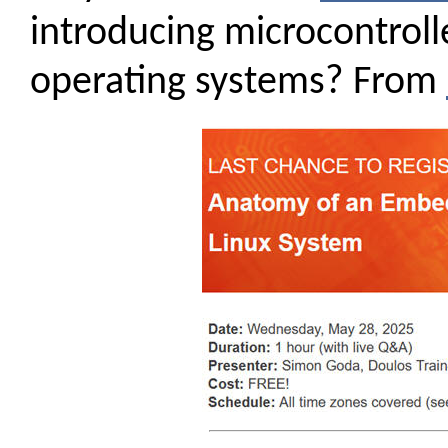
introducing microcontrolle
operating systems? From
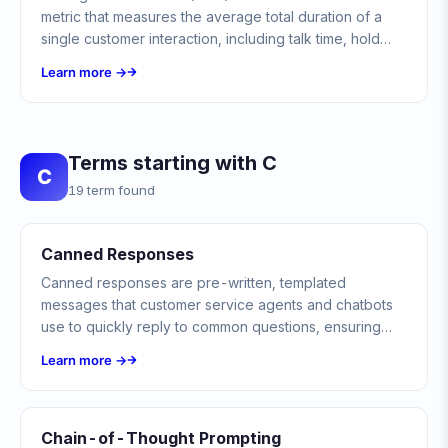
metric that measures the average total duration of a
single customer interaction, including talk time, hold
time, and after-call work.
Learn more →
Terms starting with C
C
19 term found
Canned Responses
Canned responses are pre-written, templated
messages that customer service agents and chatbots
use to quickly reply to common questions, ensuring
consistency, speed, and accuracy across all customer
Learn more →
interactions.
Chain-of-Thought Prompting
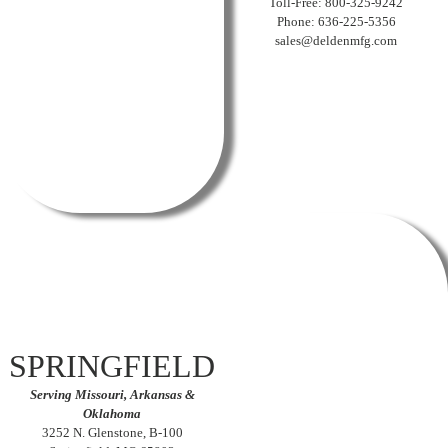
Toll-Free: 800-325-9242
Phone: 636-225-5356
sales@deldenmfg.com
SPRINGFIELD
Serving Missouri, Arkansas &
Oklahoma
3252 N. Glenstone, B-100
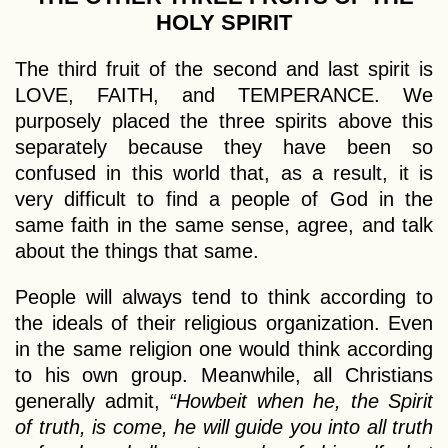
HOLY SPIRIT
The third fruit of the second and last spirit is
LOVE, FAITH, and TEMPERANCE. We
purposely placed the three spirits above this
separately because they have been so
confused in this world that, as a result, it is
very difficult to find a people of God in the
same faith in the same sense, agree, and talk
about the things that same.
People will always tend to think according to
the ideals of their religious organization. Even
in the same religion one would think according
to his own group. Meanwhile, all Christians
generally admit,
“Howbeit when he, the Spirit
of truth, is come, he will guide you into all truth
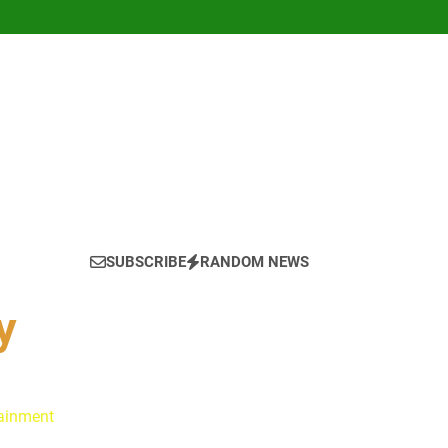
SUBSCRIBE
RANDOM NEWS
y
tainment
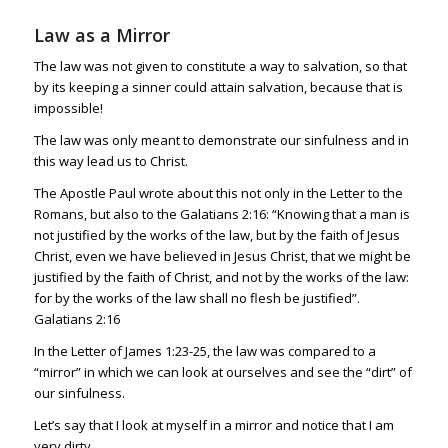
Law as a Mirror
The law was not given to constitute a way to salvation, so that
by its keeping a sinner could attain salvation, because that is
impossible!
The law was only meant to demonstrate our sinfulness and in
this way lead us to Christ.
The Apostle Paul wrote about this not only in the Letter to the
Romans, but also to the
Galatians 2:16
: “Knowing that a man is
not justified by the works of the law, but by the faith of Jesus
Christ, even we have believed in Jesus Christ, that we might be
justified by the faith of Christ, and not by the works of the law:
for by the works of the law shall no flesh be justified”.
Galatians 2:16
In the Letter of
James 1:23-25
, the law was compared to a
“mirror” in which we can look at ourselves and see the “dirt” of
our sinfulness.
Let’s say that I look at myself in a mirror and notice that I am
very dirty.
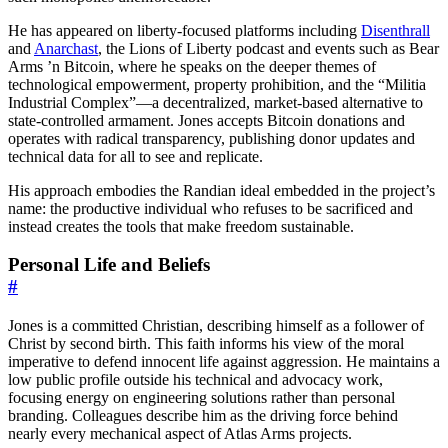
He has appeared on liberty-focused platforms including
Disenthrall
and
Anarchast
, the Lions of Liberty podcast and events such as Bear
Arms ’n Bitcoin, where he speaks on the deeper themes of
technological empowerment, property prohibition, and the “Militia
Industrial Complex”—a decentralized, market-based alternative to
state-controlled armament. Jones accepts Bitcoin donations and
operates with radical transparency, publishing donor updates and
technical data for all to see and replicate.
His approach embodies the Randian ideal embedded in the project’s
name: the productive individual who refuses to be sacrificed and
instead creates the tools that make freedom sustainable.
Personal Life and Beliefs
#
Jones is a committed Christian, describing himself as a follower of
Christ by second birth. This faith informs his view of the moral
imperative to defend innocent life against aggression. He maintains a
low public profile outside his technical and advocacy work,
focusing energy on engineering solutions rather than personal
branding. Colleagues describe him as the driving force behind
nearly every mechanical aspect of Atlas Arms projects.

ABOUT THIS EXERCISE –
Once you reach the line that holds "Jones is a committed", print it and every line after it through the end of the records, word for word.

OUTPUT FOR THIS TASK –
Jones is a committed Christian, describing himself as a follower of
Christ by second birth. This faith informs his view of the moral
imperative to defend innocent life against aggression. He maintains a
low public profile outside his technical and advocacy work,
focusing energy on engineering solutions rather than personal
branding. Colleagues describe him as the driving force behind
nearly every mechanical aspect of Atlas Arms projects.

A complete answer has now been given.